Unlike Russia, which didn’t mount the expected cyber-attacks against U.S. and allied critical infrastructure the West had feared when that country invaded Ukraine a year ago, China is unlikely to be so cautious, a senior Department of Homeland Security Official warned on Monday.
This is a lesson that China is learning from that invasion, Jen Easterly, director of the Cybersecurity and Infrastructure Security Agency (CISA), said after an address at Carnegie Mellon Univ. in Pittsburgh.
“I think they’ve seen that Russia, probably for fear of escalation, held off on going after our critical infrastructure,” Easterly said during a moderated discussion following her speech. “And I think in the event that they go after Taiwan, they’re going to want to make sure that they affect the unity that has been forged between the U.S. and our international partners, the unity that’s been forged within the U.S. by creating things like panic and chaos.”
She cited the ransomware attack in May 2021 against East Coast gas pipeline operator Colonial Pipeline as an example of panic and chaos that can ensue as a result of a cyber-attack. In that incident, the company temporarily shut down operations out of an abundance of caution to ensure a virus on its information technology systems hadn’t also infected its industrial controls. The shutdown led to gas shortages in some areas of the eastern U.S.
“And so frankly, I think that they’ll be less restrained because they’re already costing in attacks against our critical infrastructure that’ll help them essentially by affecting the will of the American people to support military maneuvers,” Easterly said of the lessons China is learning from the ongoing war in Ukraine.

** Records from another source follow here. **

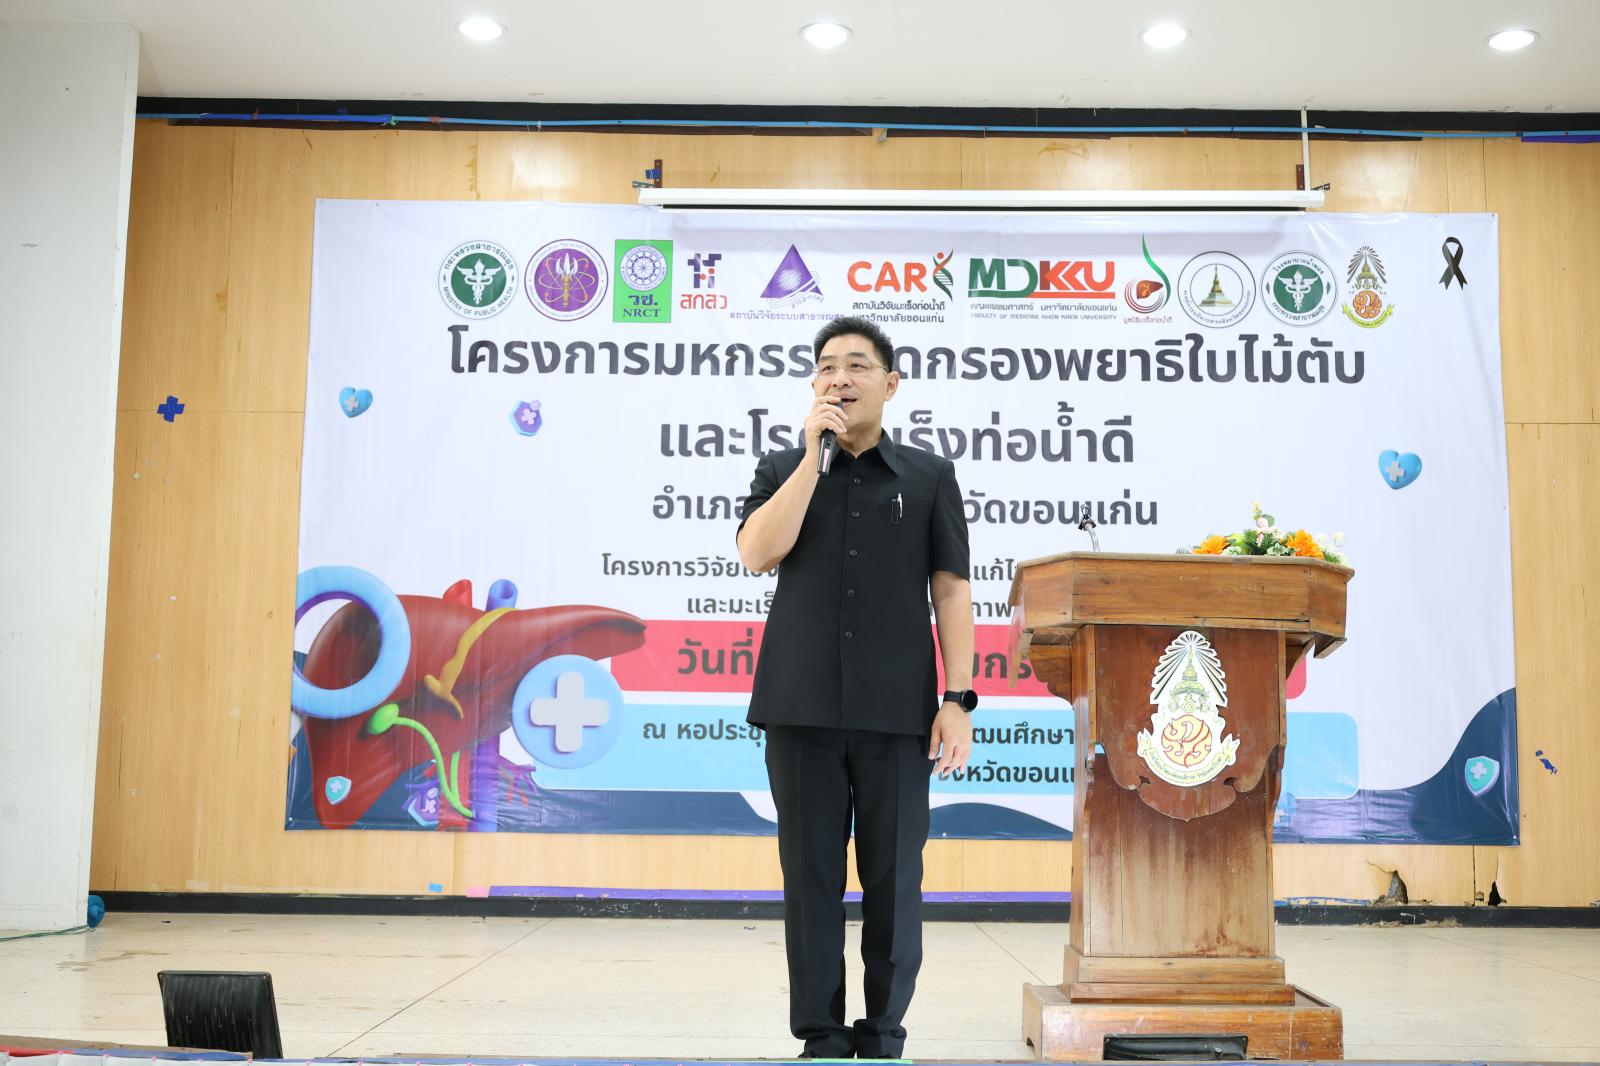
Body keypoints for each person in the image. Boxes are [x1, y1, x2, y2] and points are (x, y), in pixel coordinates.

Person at [736, 315, 977, 1059]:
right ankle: (822, 1034)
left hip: (897, 712)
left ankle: (883, 1033)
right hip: (799, 708)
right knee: (809, 879)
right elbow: (757, 553)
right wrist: (812, 459)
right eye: (827, 367)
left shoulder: (929, 477)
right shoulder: (783, 468)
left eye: (858, 365)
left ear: (891, 384)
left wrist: (957, 699)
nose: (840, 378)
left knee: (893, 880)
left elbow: (952, 590)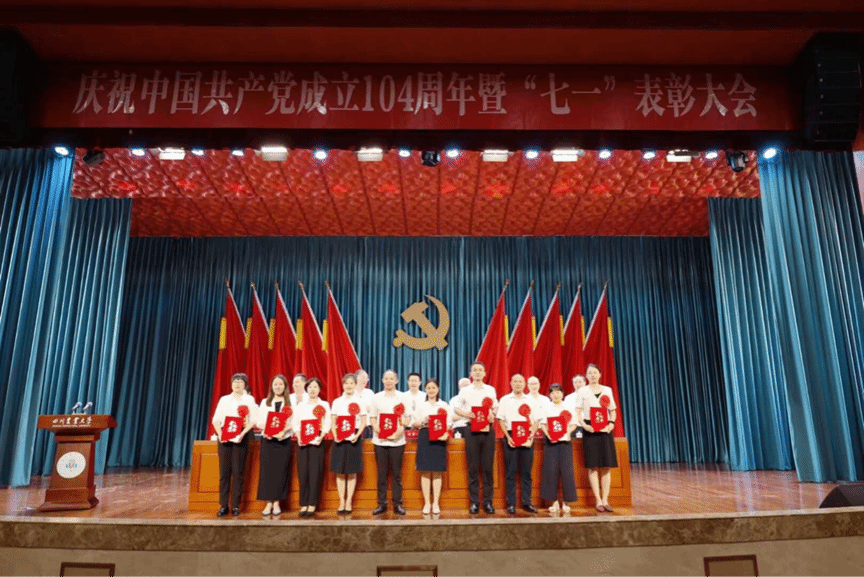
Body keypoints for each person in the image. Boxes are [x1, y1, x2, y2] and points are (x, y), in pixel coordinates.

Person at [454, 361, 498, 514]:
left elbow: (495, 406)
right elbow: (456, 408)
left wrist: (493, 414)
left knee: (487, 468)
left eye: (480, 370)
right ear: (471, 373)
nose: (478, 372)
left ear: (485, 373)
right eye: (475, 370)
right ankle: (474, 502)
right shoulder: (465, 391)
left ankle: (488, 502)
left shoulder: (490, 390)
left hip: (487, 430)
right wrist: (466, 414)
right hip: (471, 430)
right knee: (472, 468)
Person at [211, 373, 257, 517]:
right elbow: (216, 420)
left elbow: (253, 420)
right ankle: (223, 505)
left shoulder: (249, 400)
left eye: (240, 382)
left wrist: (242, 434)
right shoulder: (224, 399)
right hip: (225, 437)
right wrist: (220, 435)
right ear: (231, 384)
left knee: (238, 472)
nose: (237, 384)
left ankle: (236, 505)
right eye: (235, 381)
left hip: (241, 437)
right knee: (224, 473)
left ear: (245, 385)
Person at [575, 363, 618, 512]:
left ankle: (606, 500)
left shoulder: (607, 390)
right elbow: (578, 411)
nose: (592, 375)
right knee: (593, 466)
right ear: (586, 376)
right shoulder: (582, 391)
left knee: (606, 466)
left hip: (605, 429)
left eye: (595, 372)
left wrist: (611, 424)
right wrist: (584, 425)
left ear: (600, 374)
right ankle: (598, 500)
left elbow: (612, 411)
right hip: (590, 428)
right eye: (590, 373)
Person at [497, 373, 540, 514]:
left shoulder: (531, 400)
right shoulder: (504, 400)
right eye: (515, 381)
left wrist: (531, 436)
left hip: (527, 436)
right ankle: (511, 503)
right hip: (511, 436)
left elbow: (537, 420)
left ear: (524, 384)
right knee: (510, 472)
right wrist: (508, 437)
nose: (517, 384)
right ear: (510, 383)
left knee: (526, 472)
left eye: (520, 381)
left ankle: (527, 502)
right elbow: (500, 419)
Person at [369, 369, 408, 515]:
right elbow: (372, 417)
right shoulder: (376, 398)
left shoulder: (403, 397)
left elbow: (408, 417)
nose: (389, 381)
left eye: (392, 378)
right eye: (386, 378)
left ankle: (398, 504)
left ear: (396, 380)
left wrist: (399, 431)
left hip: (398, 441)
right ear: (382, 381)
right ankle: (382, 504)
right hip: (380, 441)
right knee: (382, 474)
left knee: (397, 474)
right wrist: (378, 429)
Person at [412, 378, 452, 515]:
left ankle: (436, 503)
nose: (431, 390)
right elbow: (414, 423)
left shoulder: (444, 405)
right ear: (425, 390)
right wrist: (423, 422)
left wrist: (446, 434)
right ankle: (427, 503)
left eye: (433, 388)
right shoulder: (421, 406)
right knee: (425, 471)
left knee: (437, 471)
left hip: (439, 439)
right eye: (429, 388)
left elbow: (449, 423)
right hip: (425, 437)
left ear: (438, 389)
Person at [330, 372, 368, 514]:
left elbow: (363, 421)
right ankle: (341, 501)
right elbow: (333, 420)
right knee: (340, 471)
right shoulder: (337, 401)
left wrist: (357, 435)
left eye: (352, 383)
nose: (349, 386)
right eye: (346, 383)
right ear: (343, 385)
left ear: (355, 385)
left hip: (354, 438)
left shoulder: (360, 401)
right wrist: (335, 435)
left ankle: (349, 501)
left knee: (352, 471)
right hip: (339, 439)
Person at [292, 377, 330, 518]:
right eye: (310, 387)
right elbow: (296, 422)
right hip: (302, 440)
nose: (312, 389)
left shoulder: (324, 404)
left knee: (315, 472)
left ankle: (312, 503)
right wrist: (299, 437)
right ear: (306, 389)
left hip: (318, 441)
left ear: (319, 389)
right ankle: (304, 503)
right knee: (303, 473)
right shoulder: (301, 405)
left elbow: (327, 423)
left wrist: (322, 436)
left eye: (315, 387)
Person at [256, 374, 293, 516]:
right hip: (268, 440)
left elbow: (294, 422)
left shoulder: (290, 402)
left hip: (283, 441)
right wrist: (270, 430)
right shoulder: (265, 402)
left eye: (281, 384)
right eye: (275, 384)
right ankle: (268, 503)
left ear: (285, 386)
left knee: (280, 472)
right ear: (271, 386)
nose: (278, 387)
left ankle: (277, 503)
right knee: (267, 472)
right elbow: (259, 422)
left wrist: (282, 431)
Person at [540, 383, 578, 515]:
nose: (556, 395)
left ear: (562, 394)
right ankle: (554, 501)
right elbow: (543, 424)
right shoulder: (546, 407)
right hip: (551, 443)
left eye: (558, 392)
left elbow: (574, 424)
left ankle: (566, 502)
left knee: (567, 471)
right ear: (550, 395)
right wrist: (548, 434)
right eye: (553, 392)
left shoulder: (569, 407)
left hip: (565, 443)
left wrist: (568, 431)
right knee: (550, 471)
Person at [564, 374, 587, 438]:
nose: (578, 384)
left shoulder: (590, 396)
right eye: (575, 382)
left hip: (587, 427)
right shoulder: (568, 398)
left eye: (580, 382)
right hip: (573, 428)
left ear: (585, 383)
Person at [356, 369, 376, 439]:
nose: (364, 380)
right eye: (362, 377)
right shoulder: (351, 393)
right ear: (356, 378)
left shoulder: (370, 393)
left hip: (368, 426)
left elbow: (375, 409)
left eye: (366, 378)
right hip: (355, 426)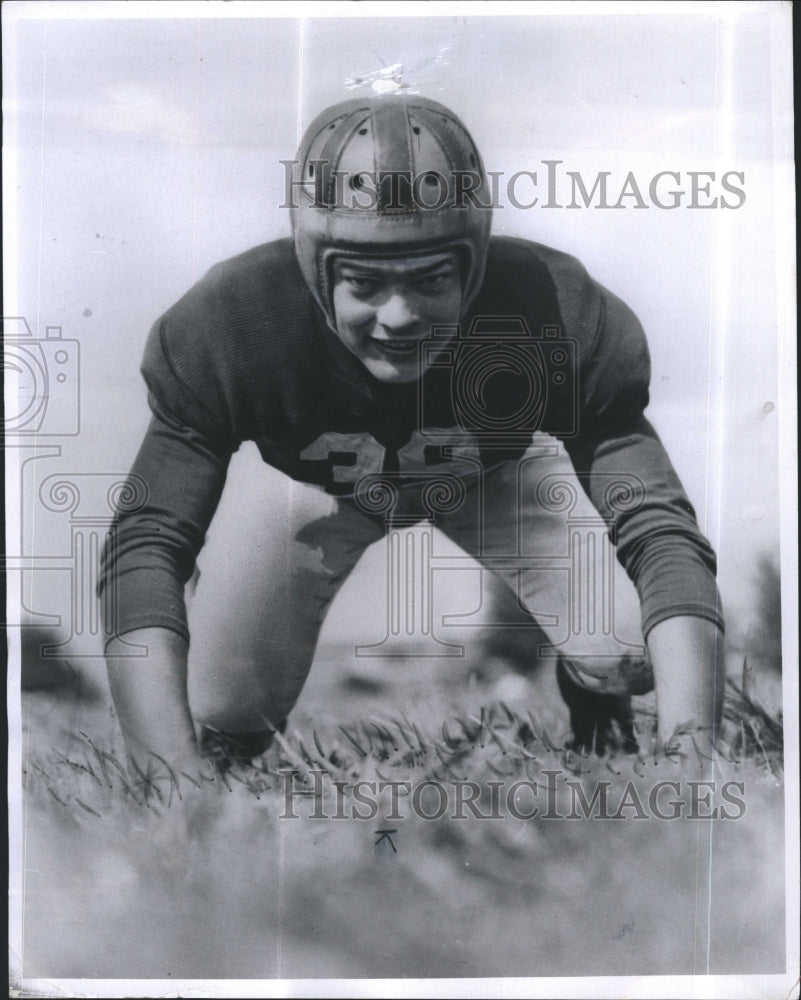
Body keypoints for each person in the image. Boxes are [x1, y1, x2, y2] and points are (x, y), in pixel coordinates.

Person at [99, 95, 725, 779]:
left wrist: (692, 757)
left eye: (430, 279)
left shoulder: (550, 308)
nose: (399, 317)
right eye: (364, 283)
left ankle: (597, 705)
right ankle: (232, 745)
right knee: (220, 704)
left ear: (473, 262)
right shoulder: (232, 325)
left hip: (494, 477)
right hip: (317, 487)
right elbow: (145, 543)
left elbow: (657, 528)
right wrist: (167, 779)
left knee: (628, 640)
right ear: (315, 268)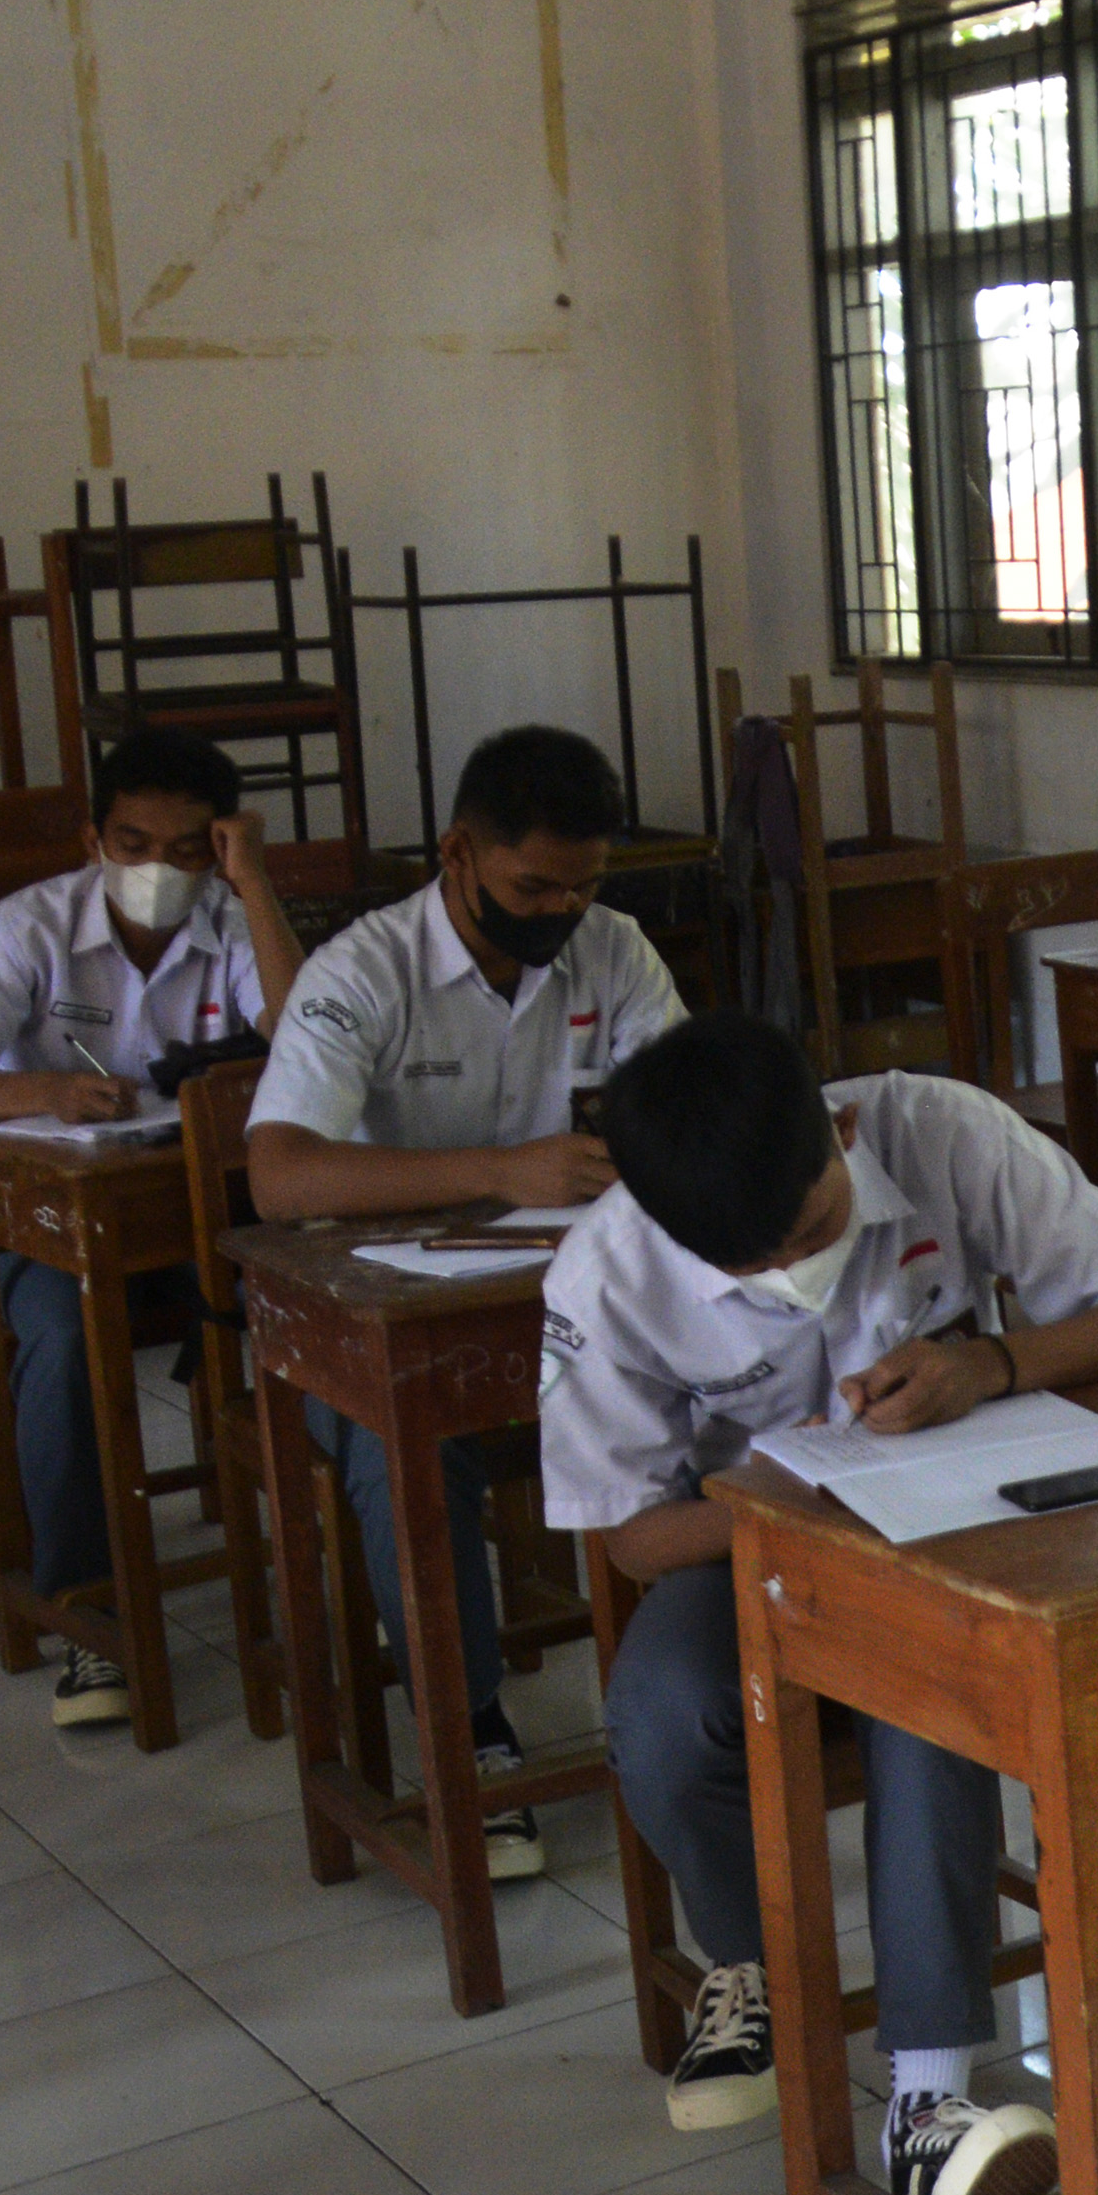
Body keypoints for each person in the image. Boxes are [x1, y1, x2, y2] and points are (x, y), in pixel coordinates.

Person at [541, 1013, 1098, 2195]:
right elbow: (635, 1536)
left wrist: (994, 1364)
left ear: (841, 1130)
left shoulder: (937, 1128)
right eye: (750, 1270)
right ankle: (749, 1964)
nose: (794, 1272)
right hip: (748, 1544)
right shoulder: (603, 1270)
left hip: (961, 1520)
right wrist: (806, 1493)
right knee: (659, 1714)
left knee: (923, 1673)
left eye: (810, 1232)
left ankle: (925, 2096)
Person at [249, 726, 685, 1875]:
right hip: (388, 1322)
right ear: (457, 851)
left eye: (585, 885)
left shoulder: (614, 949)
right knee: (406, 1449)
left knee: (725, 1387)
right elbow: (282, 1173)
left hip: (571, 1305)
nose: (561, 910)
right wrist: (501, 1170)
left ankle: (692, 1720)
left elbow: (680, 1109)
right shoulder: (360, 973)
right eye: (534, 884)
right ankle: (475, 1733)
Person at [0, 725, 307, 1724]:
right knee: (57, 1338)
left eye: (186, 851)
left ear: (217, 846)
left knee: (324, 1310)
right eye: (133, 844)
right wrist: (44, 1087)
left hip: (199, 1217)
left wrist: (253, 884)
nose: (156, 871)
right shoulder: (26, 929)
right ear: (95, 838)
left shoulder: (233, 916)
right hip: (63, 1220)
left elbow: (307, 1039)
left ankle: (337, 1587)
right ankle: (88, 1611)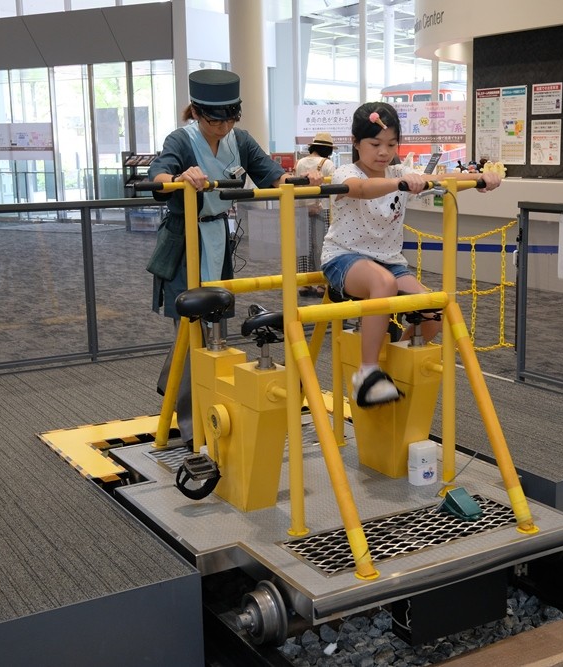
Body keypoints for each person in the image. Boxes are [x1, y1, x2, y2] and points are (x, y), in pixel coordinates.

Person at [147, 69, 323, 446]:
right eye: (215, 119)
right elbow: (158, 175)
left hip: (217, 238)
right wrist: (180, 177)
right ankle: (192, 425)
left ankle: (185, 390)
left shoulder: (239, 139)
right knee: (191, 326)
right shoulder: (181, 139)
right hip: (185, 241)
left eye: (231, 117)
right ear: (196, 112)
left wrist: (301, 182)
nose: (224, 126)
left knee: (214, 327)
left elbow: (271, 176)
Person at [321, 102, 501, 408]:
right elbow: (362, 189)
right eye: (375, 144)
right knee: (383, 283)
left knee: (433, 311)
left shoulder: (399, 171)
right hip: (344, 258)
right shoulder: (345, 172)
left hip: (390, 263)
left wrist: (479, 180)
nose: (383, 152)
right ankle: (366, 375)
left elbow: (443, 180)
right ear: (355, 142)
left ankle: (390, 367)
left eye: (391, 144)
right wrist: (401, 183)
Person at [295, 132, 337, 297]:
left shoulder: (300, 163)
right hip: (323, 209)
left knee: (304, 247)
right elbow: (334, 189)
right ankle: (321, 283)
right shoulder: (327, 164)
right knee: (322, 245)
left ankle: (304, 284)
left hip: (301, 210)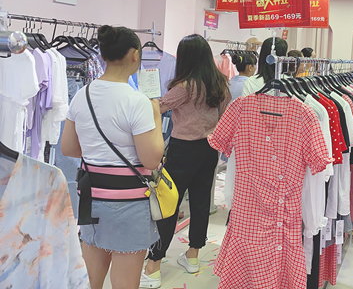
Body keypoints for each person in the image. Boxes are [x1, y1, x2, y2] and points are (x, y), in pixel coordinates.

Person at [61, 26, 165, 289]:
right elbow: (151, 160)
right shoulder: (137, 101)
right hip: (129, 202)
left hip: (91, 197)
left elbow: (68, 148)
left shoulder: (83, 95)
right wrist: (156, 116)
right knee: (125, 283)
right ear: (134, 55)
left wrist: (99, 153)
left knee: (90, 280)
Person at [141, 35, 231, 288]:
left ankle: (154, 266)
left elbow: (158, 107)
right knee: (201, 203)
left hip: (183, 150)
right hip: (209, 148)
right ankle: (193, 256)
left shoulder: (186, 85)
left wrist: (149, 96)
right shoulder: (220, 82)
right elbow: (224, 115)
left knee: (168, 203)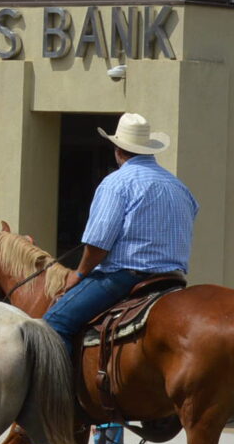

Cybersecurity lessons that the U.S. can draw from Russia’s war against Ukraine include the importance of defenses and the importance of strong partnerships between the public and private sectors, she said.
Following Russia’s invasion of Ukraine’s Crimea in 2014 coupled sustained cyber-attacks since then, the Ukrainians “built up their defenses” and have “gotten better and better at withstanding those attacks, along with support from international partners and from private industry,” she said.
So, “defense really, really matters,” Easterly said. This means “continue to build safety and security and resilience,” she added.
The other lesson is “the value of just turbocharging partnership,” Easterly said. This has been accomplished through a more “real-time, much more vibrant, much more transparent” partnership between government and the private sector and is embodied in the Joint Cyber Defense Collaborative (CISA), she said.
The JCDC is how CISA operationalizes its collaboration with industry around cybersecurity.
Following Russia’s invasion of Ukraine, CISA initiated its “Shields Up” campaign to work with owners and operators of U.S. critical infrastructures and to raise awareness among citizens of potential Russian cyber-attacks against U.S. targets. Easterly said “Shields Up really needs to be the new normal” given threats from Russia, China, Iran and North Korea.